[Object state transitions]
== Segment start ==

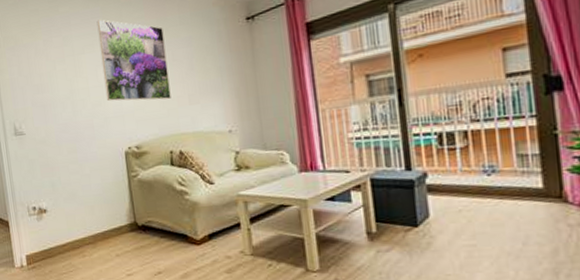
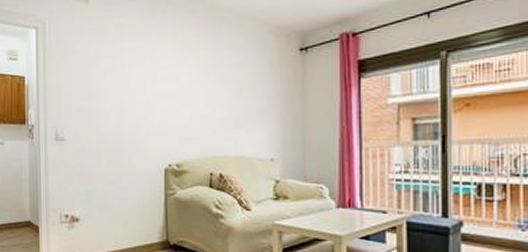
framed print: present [97,19,171,101] -> none [151,34,217,121]

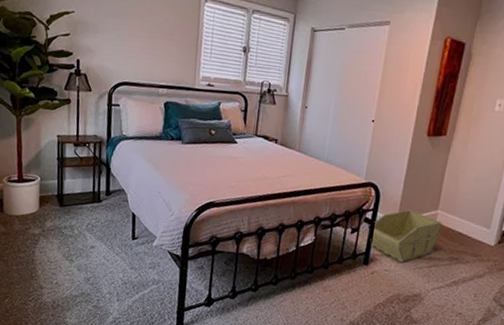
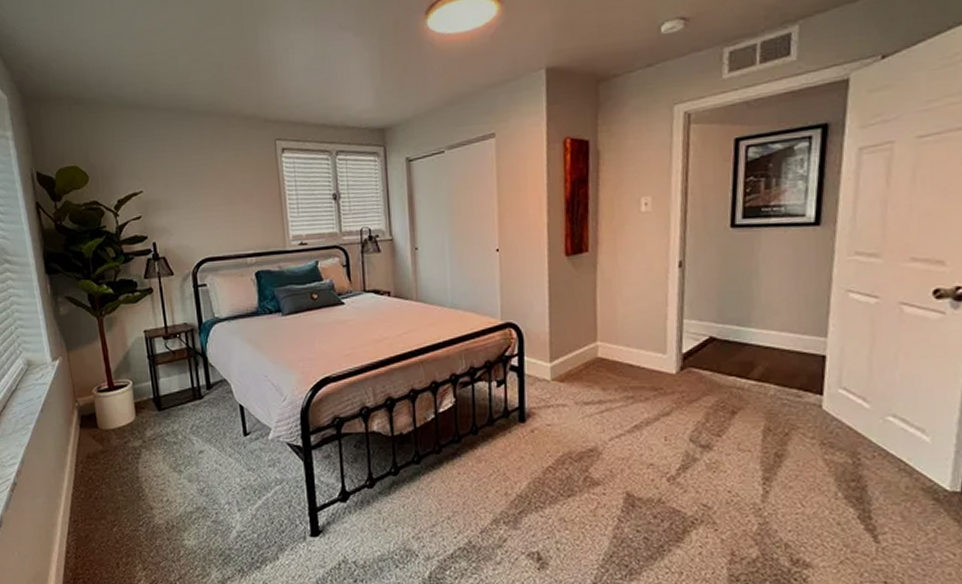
storage bin: present [367,209,442,262] -> none [516,347,606,412]

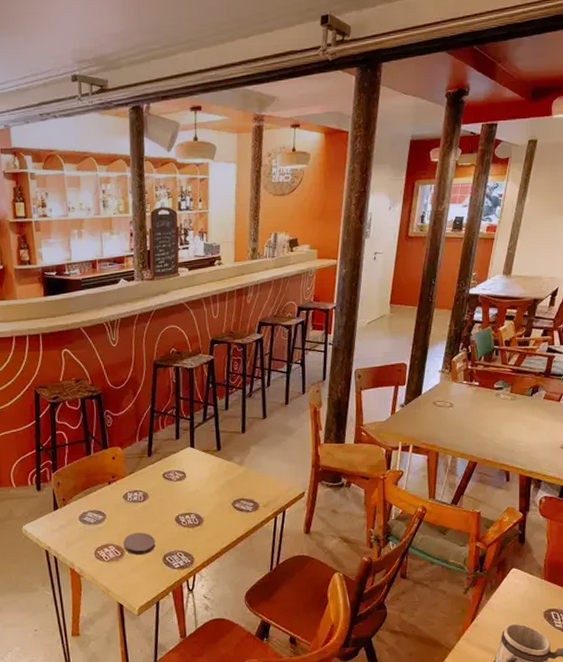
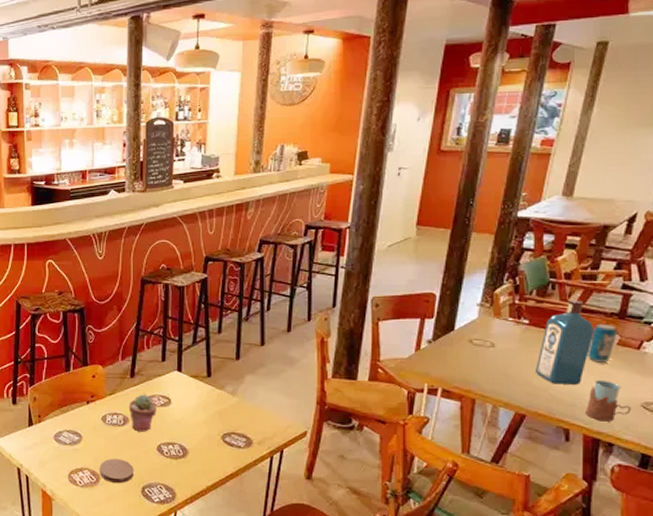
potted succulent: none [147,471,173,506] -> present [128,394,157,432]
liquor: none [484,363,528,435] -> present [536,299,595,385]
drinking glass: none [521,428,554,463] -> present [586,379,632,422]
beverage can: none [522,381,544,414] -> present [587,323,617,363]

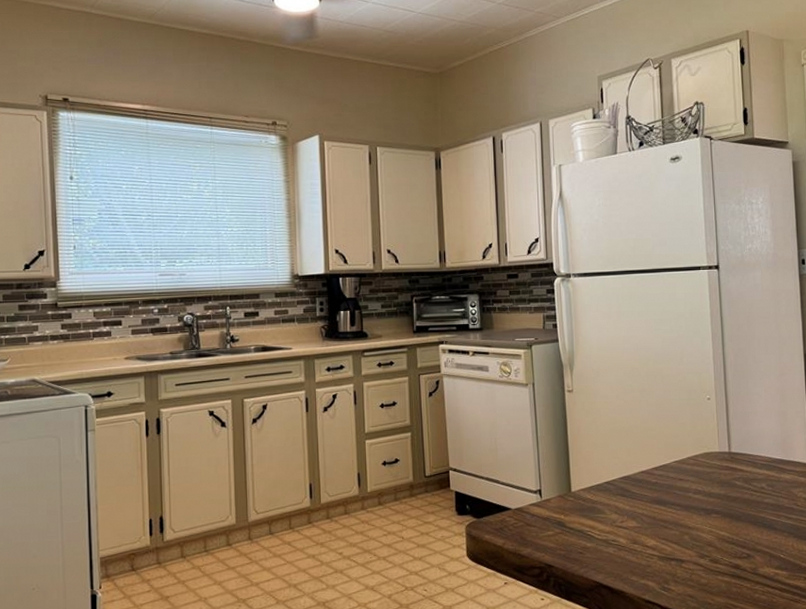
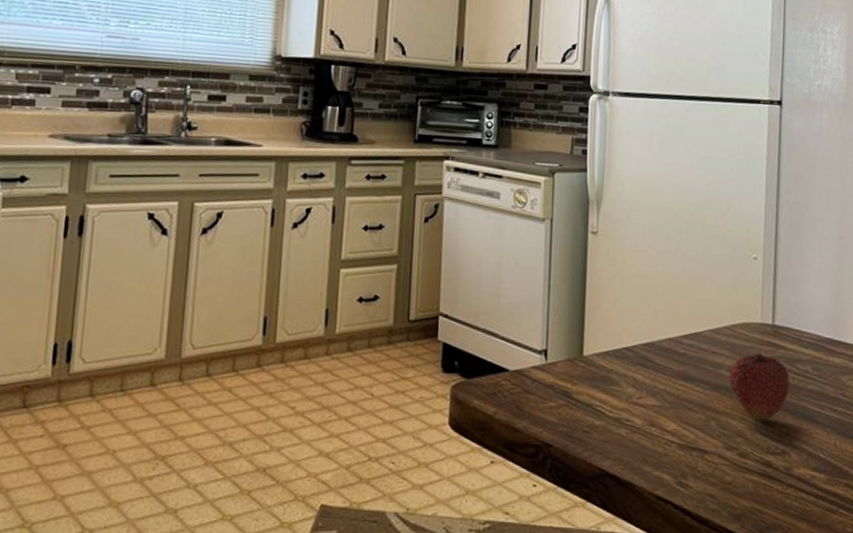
fruit: none [695,476,749,531] -> present [728,352,790,420]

== Segment end ==

Problem description. Would you reproduce, exactly and with nothing added, every line from the beginning of the entries above through the line that contains "drinking glass: none", both included, leaving out the pictures?

Answer space.
framed print: present [97,19,171,101] -> none [151,34,217,121]

storage bin: present [367,209,442,262] -> none [516,347,606,412]

potted succulent: none [147,471,173,506] -> present [128,394,157,432]
liquor: none [484,363,528,435] -> present [536,299,595,385]
drinking glass: none [521,428,554,463] -> present [586,379,632,422]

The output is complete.